DATA FOR PROCESSING:

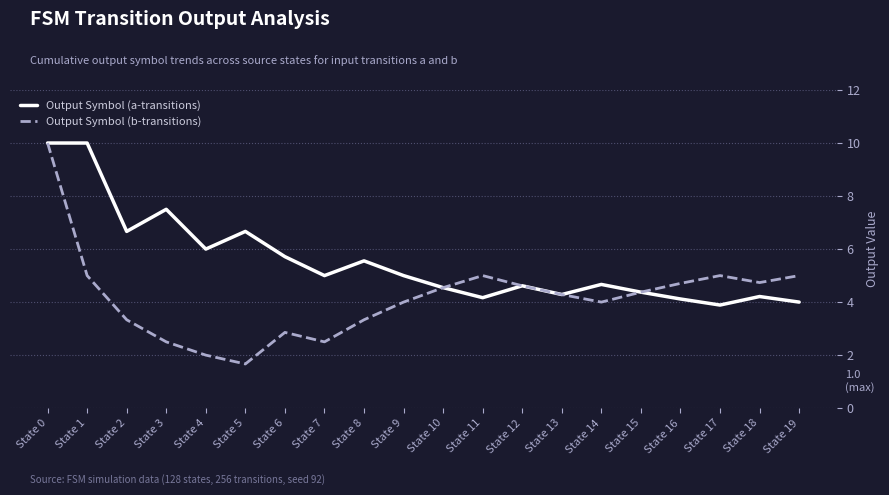

Where is Output Symbol (a-transitions) nearest to the value 6?

State 4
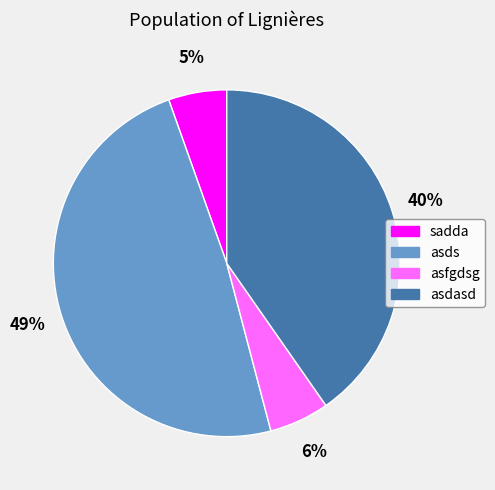

What is the largest slice in the pie chart?

asds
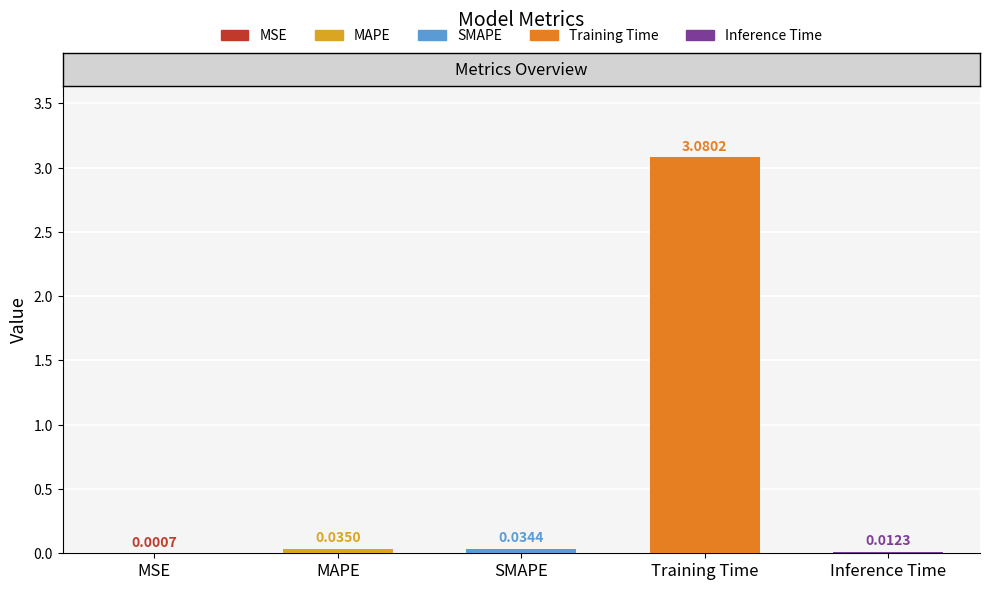

What position from the right is MAPE?

4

WORK REQUEST: Rewrite the lines above with "pie chart" replaced by "circle graph", changing nothing else, and leave out the pictures.

ANSWER BOX:
Where is Output Symbol (a-transitions) nearest to the value 6?

State 4

What is the largest slice in the circle graph?

asds

What position from the right is MAPE?

4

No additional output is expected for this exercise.